Aux termes du second, il est tenu de délivrer la chose en bon état de réparations de toute espèce. Il doit y faire, pendant la durée du bail, toutes les réparations qui peuvent devenir nécessaires, autres que les locatives.

En application de ces deux articles, sauf pendant le temps où la force majeure l’empêcherait de faire ce à quoi il s’est obligé, le bailleur est tenu d’exécuter les travaux lui incombant dans les parties privatives des locaux loués.


Par voie de conséquence, la bailleresse devait remédier aux désordres et, à défaut d’exécuter elle-même les travaux de reprise des faux plafonds et était tenue d’avancer à la locataire les sommes nécessaires à leur exécution.

La Cour d’appel saisie n’a donc pas justifié en droit sa décision.

            III – 2.

Concernant le préjudice de jouissance, la Cour de cassation rappelle les dispositions de l’article 1149 dans sa version applicable au litige, à savoir que les dommages-intérêts dus au créancier sont de la perte qu’il a faite et du gain dont il a été privé sans qu’il en résulte pour lui ni perte ni profit.

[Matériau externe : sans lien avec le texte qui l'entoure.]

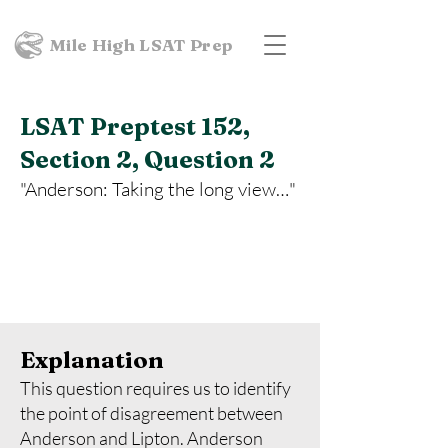
Mile High LSAT Prep
LSAT Preptest 152,
Section 2, Question 2
"Anderson: Taking the long view…"
Explanation
This question requires us to identify
the point of disagreement between
Anderson and Lipton. Anderson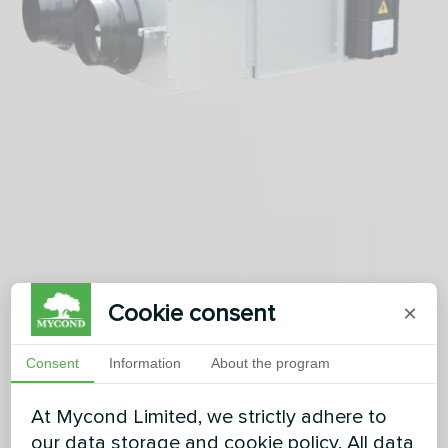
Cookie consent
×
Consent
Information
About the program
At Mycond Limited, we strictly adhere to
our data storage and cookie policy. All data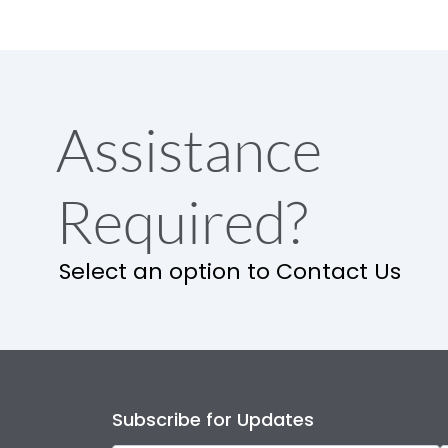
Assistance
Required?
Select an option to Contact Us
Subscribe for Updates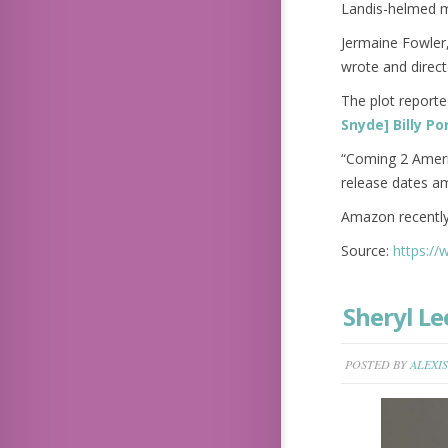
Landis-helmed m
Jermaine Fowler
wrote and direct
The plot reporte
Snyde] Billy P
“Coming 2 Americ
release dates am
Amazon recently
Source:
https:/
Sheryl Le
POSTED BY
ALEXIS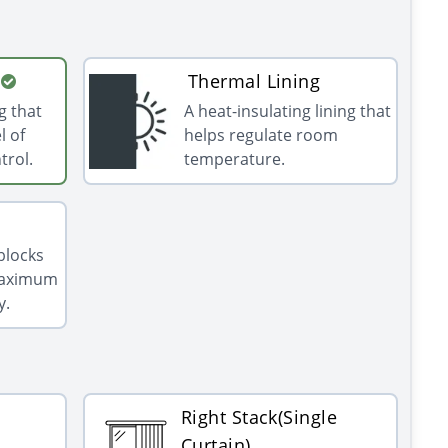
Thermal Lining
g that
A heat-insulating lining that
l of
helps regulate room
trol.
temperature.
 blocks
 maximum
y.
Right Stack(Single
Curtain)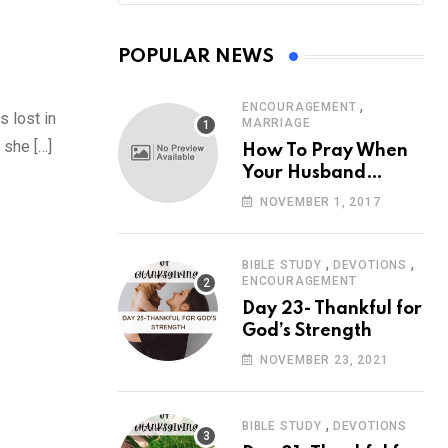
POPULAR NEWS
,
ENCOURAGEMENT
s lost in
MARRIAGE
 she […]
How To Pray When
Your Husband
Travels
NOVEMBER 1, 2017
,
,
BIBLE STUDY
DEVOTIONS
ENCOURAGEMENT
Day 23- Thankful for
God’s Strength
NOVEMBER 23, 2021
,
BIBLE STUDY
DEVOTIONS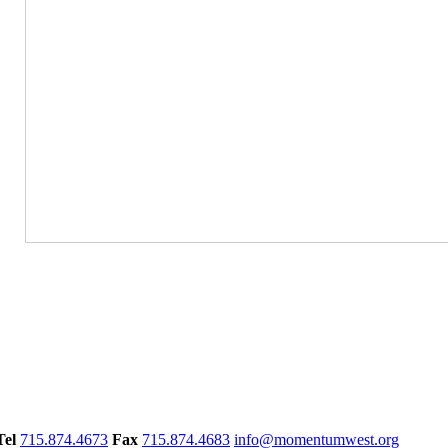
Tel
715.874.4673
Fax
715.874.4683
info@momentumwest.org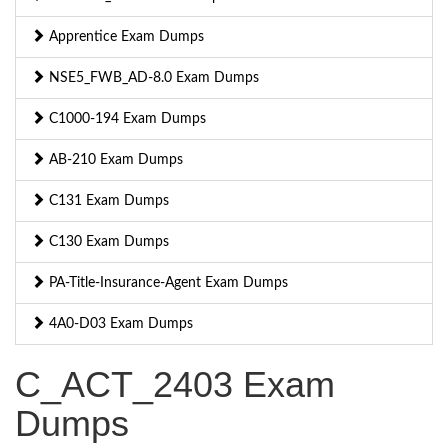
Apprentice Exam Dumps
NSE5_FWB_AD-8.0 Exam Dumps
C1000-194 Exam Dumps
AB-210 Exam Dumps
C131 Exam Dumps
C130 Exam Dumps
PA-Title-Insurance-Agent Exam Dumps
4A0-D03 Exam Dumps
C_ACT_2403 Exam
Dumps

Également, il est rappelé les dispositions de l’article 1719 alinéa 3 par lesquelles il est précisé que le bailleur est obligé, par la nature du contrat, et sans qu’il soit besoin d’aucune stipulation particulière d’assurer la jouissance paisible des locaux loués pendant la durée du bail.

La Cour de cassation renvoie également à l’arrêt rendu par la Cour de Cassation rendu le 9 octobre 1974 n°73-11.721 par lequel il a été jugé que l’obligation de résultat de l’article 1719 alinéa 3 du Code Civil ne cesse qu’en cas de force majeure et que, sans préjudice de l’obligation continue d’entretien de la chose louée, les vices apparus en cours de bail, et que le preneur était, par suite des circonstances, seul à même de constater, ne sauraient engager la responsabilité du bailleur que si, informé de leur survenance, celui-ci n’a pris aucune disposition pour y remédier (3e Civ., 13 octobre 2021, pourvoi n° 20-19.278, publié).

Par voie de conséquence, lorsque les locaux loués sont situés dans un immeuble soumis au statut de la copropriété, et que le bailleur est informé de l’existence d’un tel désordre, les diligences par lui accomplies pour obtenir du syndicat des copropriétaires la cessation d’un trouble ayant son origine dans les parties communes de l’immeuble ne le libèrent pas de son obligation de garantir la jouissance paisible des locaux loués.

En définitive, la bailleresse, devait, en l’absence de force majeure caractérisée, indemniser intégralement la locataire de son préjudice de jouissance à compter du jour où elle en a été informée jusqu’à sa cessation.

L’arrêt d’appel est cassé sur ces deux moyens.